Antwort auf: Spex

#10616073  | PERMALINK

alberto

Registriert seit: 04.12.2007

Beiträge: 1,974

herr-rossi@ flashbackmagazine: Belege? Oder „gefühlte“ Realität?

alberto Es ging letztens durch die Medien, dass weniger Bücher gelesen werden, sowohl auf Papier als auch elektronisch.

Ist mir zu vage, was heißt „weniger“? Und wer genau liest weniger? Mir werden jedenfalls definitiv zu schnell Totenglocken geläutet.

Dass „die Jugend von heute“ nicht mehr Zielgruppe von Musikzeitschriften ist, ist ja das Kuriose. Wären die BRAVO oder Pop/Rocky ohne Musik denkbar gewesen?

Das war aber auch eine Zeit, in der Pop und Rock als Jugendmusik galten, das hat sich ja gründlich geändert. Wofür sollten Jugendliche heute noch eine Bravo benötigen? Aufklärung? Dr. Sommer ist längst durch Youtuber wie „61 Minuten Sex“ und Lisa Sophie Laurent abgelöst worden. Musik? Man kann seinen Idolen auf Twitter und Instagram folgen, man kann sich Interviews, Auftritte usw. auf Youtube anschauen, man kann in Reddit-Gruppen über alle Neuigkeiten diskutieren, die Musik hört man auf Spotify & Co. – Und wer in die Tiefe gehen will, findet alle Lyrics auf Genius, kann auf Wikipedia Diskographien zu fast allen Künstlern und ausführliche Artikel zu unendlich vielen Alben und Tracks studieren, sich auf Rateyourmusic und Metacritics über die Bewertungen anderer Hörer und von professionellen Kritikern orientieren, auf Webseiten wie Pitchfork und Stereogum über Neuerscheinungen informieren, kann Reviews auf zahllosen Seiten lesen (auch bei traditionellen Medien wie Spiegel, Guardian usw.), kleineren Bloggern für seine speziellen Interessen folgen usw. usw. – Allein die Tatsache, dass es so unglaublich viel zum Thema Musik im Netz gibt, widerlegt doch die These, dass heute niemand mehr an Musik interessiert ist. Aber irgendwer wird mir jetzt bestimmt erklären, warum das alles nur Schall und Rauch ist … Es gibt übrigens auch Nischenzeitschriften, die sich an ein jüngeres Publikum richten, z. B. K*Bang, die deutsche Ausgabe des Magazins für koreanische Popkultur.

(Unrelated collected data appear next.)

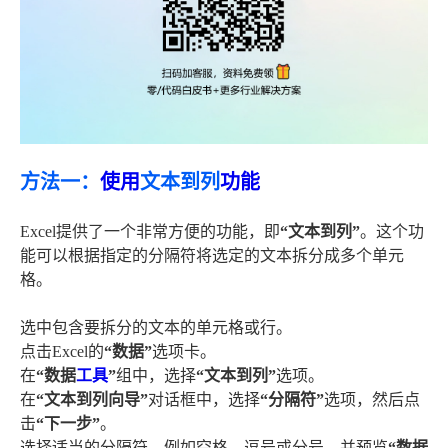
方法一：
使用
文本到列
功能
Excel提供了一个非常方便的功能，即
“文本到列”
。这个功
能可以根据指定的分隔符将选定的文本拆分成多个单元
格。
选中包含要拆分的文本的单元格或行。
点击Excel的
“数据”
选项卡。
在
“数据
工具
”
组中，选择
“文本到列”
选项。
在
“文本到列向导”
对话框中，选择
“分隔符”
选项，然后点
击
“下一步”
。
选择适当的分隔符，例如空格、逗号或分号，并预览
“数据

Irgendein Medium hat im weiteren Vorfeld der Buchmesse das veränderte Leseverhalten analysiert. Wann und wo das war, weiß ich nicht mehr.

Die ganzen Online-Informationsmöglichkeiten über Musik helfen vielleicht dem, der mit dem Musikhören ein persönliches Wellness-Erlebnis anstrebt. Wem es um die Zugehörigkeit zu Clique oder Schulklasse oder auch nur um den „Kanon“ an aktueller Musik geht, den man als junger Mensch kennen muss, um nicht als von gestern dazustehen, dem helfen diese Nischenkanäle nicht. Er braucht ein kompaktes und übergreifendes Medium, das ihm (nur) sagt, was er wissen möchte. Früher haben die „Formel Eins“ im Fernsehen und die BRAVO (die Musikseiten, nicht die Aufklärungsseiten) diese Funktion erfüllt. Ich sehe heute kein entsprechendes Medium.